◆ **Task goal**:
Two lines in the data below mark the range: the one with "86: (1053, 561)" and the one with "134: (843, 616)". Return both, along with every line between them, exactly.

Collected data:
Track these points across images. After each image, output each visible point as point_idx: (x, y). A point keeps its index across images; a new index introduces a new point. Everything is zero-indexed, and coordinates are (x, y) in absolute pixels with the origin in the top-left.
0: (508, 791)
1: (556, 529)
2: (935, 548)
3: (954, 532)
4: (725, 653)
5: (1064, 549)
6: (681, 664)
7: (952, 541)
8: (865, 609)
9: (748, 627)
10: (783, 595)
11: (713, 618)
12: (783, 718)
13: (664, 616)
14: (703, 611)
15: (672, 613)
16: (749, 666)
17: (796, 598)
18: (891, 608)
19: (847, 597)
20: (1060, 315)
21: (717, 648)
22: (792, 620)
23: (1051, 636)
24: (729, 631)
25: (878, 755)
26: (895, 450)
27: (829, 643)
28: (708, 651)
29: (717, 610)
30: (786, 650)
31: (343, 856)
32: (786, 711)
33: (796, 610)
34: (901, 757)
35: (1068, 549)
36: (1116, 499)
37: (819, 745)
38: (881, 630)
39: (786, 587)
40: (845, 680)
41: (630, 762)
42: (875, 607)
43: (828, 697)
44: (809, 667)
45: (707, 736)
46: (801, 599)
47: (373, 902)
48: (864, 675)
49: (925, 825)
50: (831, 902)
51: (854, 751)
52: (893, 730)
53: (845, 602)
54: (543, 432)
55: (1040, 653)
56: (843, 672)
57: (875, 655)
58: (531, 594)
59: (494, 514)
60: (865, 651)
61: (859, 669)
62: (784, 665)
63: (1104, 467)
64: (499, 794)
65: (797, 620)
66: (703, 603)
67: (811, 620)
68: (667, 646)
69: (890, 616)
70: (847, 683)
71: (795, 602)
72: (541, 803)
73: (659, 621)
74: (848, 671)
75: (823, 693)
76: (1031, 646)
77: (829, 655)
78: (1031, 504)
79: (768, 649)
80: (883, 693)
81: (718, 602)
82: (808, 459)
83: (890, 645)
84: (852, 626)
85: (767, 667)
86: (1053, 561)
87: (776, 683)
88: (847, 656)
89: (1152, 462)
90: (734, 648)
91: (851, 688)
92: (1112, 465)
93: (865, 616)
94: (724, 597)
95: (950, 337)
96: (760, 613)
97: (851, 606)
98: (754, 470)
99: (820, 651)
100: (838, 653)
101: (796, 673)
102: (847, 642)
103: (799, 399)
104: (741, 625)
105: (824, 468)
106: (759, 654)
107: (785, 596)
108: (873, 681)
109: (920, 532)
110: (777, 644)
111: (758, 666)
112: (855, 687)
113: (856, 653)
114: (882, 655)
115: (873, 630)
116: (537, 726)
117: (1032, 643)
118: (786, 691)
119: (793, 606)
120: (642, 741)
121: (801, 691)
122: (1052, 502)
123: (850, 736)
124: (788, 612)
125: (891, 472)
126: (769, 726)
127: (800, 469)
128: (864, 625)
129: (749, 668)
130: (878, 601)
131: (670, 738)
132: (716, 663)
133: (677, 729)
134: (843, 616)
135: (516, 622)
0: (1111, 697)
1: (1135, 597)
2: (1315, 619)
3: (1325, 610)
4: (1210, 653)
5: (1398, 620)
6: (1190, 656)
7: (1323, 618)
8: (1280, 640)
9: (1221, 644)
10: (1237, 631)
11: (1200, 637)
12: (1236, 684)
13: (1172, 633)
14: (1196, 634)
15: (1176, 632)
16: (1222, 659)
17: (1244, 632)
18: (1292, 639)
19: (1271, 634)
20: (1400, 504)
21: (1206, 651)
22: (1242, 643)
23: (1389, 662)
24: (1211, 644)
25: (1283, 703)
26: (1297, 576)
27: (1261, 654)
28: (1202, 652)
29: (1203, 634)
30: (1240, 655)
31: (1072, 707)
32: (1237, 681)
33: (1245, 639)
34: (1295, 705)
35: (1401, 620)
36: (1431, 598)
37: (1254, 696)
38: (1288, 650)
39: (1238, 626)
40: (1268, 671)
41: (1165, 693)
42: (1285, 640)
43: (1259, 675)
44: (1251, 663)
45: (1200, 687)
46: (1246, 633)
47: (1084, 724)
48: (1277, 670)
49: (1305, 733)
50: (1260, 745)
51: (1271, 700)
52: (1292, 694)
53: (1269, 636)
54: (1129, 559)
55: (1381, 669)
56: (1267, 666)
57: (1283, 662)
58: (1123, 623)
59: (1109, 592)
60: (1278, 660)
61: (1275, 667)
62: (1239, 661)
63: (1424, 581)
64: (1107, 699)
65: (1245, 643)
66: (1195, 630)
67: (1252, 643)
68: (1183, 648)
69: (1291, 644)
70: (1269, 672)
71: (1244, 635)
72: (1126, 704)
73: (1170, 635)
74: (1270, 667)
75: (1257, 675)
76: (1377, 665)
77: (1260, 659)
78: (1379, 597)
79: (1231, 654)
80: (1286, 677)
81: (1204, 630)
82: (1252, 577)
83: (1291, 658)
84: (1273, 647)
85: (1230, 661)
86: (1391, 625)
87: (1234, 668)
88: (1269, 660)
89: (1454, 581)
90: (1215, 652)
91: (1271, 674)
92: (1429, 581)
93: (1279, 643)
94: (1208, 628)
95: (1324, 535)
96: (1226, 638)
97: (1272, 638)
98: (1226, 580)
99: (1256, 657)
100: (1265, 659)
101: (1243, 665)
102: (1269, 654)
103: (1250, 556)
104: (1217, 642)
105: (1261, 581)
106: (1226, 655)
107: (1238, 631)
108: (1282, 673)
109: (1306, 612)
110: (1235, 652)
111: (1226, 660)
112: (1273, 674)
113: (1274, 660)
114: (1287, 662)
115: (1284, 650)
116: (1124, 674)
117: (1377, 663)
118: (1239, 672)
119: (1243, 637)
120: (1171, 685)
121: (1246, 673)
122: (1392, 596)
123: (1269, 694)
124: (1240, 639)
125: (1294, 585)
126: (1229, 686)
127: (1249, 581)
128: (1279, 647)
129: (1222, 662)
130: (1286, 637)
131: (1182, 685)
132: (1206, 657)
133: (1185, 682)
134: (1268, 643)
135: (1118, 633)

◆ **Response**:
86: (1053, 561)
87: (776, 683)
88: (847, 656)
89: (1152, 462)
90: (734, 648)
91: (851, 688)
92: (1112, 465)
93: (865, 616)
94: (724, 597)
95: (950, 337)
96: (760, 613)
97: (851, 606)
98: (754, 470)
99: (820, 651)
100: (838, 653)
101: (796, 673)
102: (847, 642)
103: (799, 399)
104: (741, 625)
105: (824, 468)
106: (759, 654)
107: (785, 596)
108: (873, 681)
109: (920, 532)
110: (777, 644)
111: (758, 666)
112: (855, 687)
113: (856, 653)
114: (882, 655)
115: (873, 630)
116: (537, 726)
117: (1032, 643)
118: (786, 691)
119: (793, 606)
120: (642, 741)
121: (801, 691)
122: (1052, 502)
123: (850, 736)
124: (788, 612)
125: (891, 472)
126: (769, 726)
127: (800, 469)
128: (864, 625)
129: (749, 668)
130: (878, 601)
131: (670, 738)
132: (716, 663)
133: (677, 729)
134: (843, 616)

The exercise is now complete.